Pat-a-cake, pat-a-cake, baker's man
From Wikipedia, the free encyclopedia
"Pat-a-cake, pat-a-cake, baker's man" is a traditional English nursery rhyme.
- Pat-a-cake, pat-a-cake, baker's man.
- Bake me a cake as fast as you can.
- Roll it and pat it and mark it with "B"
- And put it in the oven for Baby and me.
It is often accompanied by hand-clapping between two people, a clapping game known as pat-a-cake (also rendered as patty-cake or pattycake), after the rhyme. It alternates between a normal individual clap with two-handed claps with the other person. The hands may be crossed as well. This allows for a possibly complex sequence of clapping that must be coordinated between the two.
If told by a parent to a child, the "B" and "baby" in the last two lines are sometimes replaced by the child's first initial or first name.
An alternative rendition has the third line as follows:
- Pat it and prick it and mark it with "B"

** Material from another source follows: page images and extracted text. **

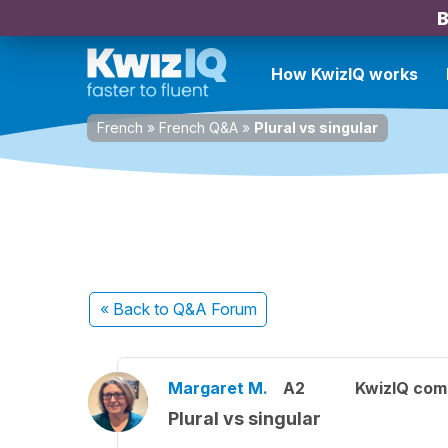
B
How KwizIQ works
French
»
French Q&A
»
Plural vs singular
« Back
to Q&A Forum
Margaret M.
A2
KwizIQ co
Plural vs singular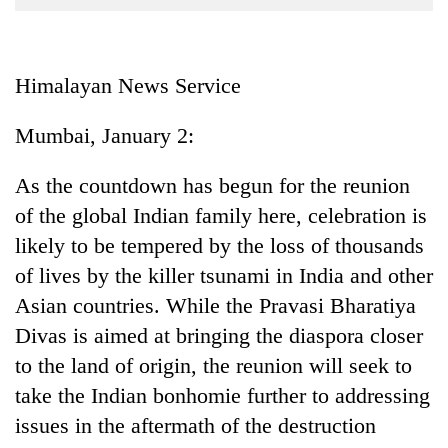
Business
World
Cup
Himalayan News Service
Sports
Mumbai, January 2:
Entertainment
As the countdown has begun for the reunion
Lifestyle
of the global Indian family here, celebration is
Science&Tech
likely to be tempered by the loss of thousands
Blog
of lives by the killer tsunami in India and other
Asian countries. While the Pravasi Bharatiya
Environment
Divas is aimed at bringing the diaspora closer
Health
to the land of origin, the reunion will seek to
take the Indian bonhomie further to addressing
issues in the aftermath of the destruction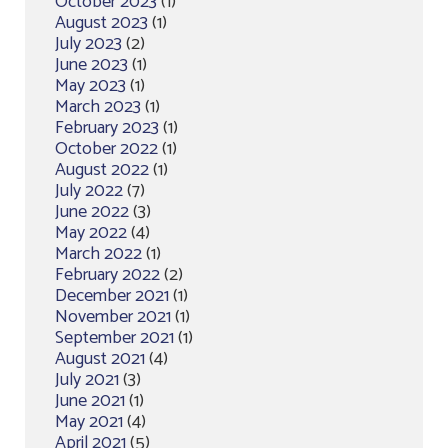
October 2023
(1)
August 2023
(1)
July 2023
(2)
June 2023
(1)
May 2023
(1)
March 2023
(1)
February 2023
(1)
October 2022
(1)
August 2022
(1)
July 2022
(7)
June 2022
(3)
May 2022
(4)
March 2022
(1)
February 2022
(2)
December 2021
(1)
November 2021
(1)
September 2021
(1)
August 2021
(4)
July 2021
(3)
June 2021
(1)
May 2021
(4)
April 2021
(5)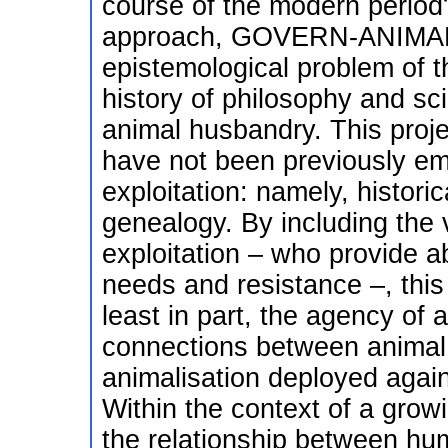
course of the modern period?
approach, GOVERN-ANIMALI
epistemological problem of th
history of philosophy and sci
animal husbandry. This proje
have not been previously emp
exploitation: namely, histor
genealogy. By including the 
exploitation – who provide a
needs and resistance –, this 
least in part, the agency of 
connections between animal 
animalisation deployed again
Within the context of a grow
the relationship between hu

In this version the child pats, then "pricks" the palm with a finger, then draws a "B" on the palm.
[edit] Other uses
- Bing Crosby and Bob Hope would use this bit in their Road pictures when physically threatened. They would go into this routine, distracting their attacker, and at an appropriate point would switch from patting the "cakes" to suddenly slugging their assailant.
- Bill Haley & His Comets recorded a rock and roll version of the nursery rhyme in 1953.
- On an episode of The Fall Guy, Colt and Howie did the same thing Bing Crosby and Bob Hope did.
- In Who Framed Roger Rabbit, Eddie Valiant takes revealing photographs of Marvin Acme inside Jessica Rabbit's dressing room where they can be heard playing "patty cake" and Jessica moaning in a decidedly sexual manner. Later, when Roger is angrily looking through the photos, he cycles them over and over, giving a flipbook-like illusion of Marvin and Jessica playing the games.
- In the musical Sweeney Todd, Tobias recites the rhyme in the last scene, just before he kills Todd.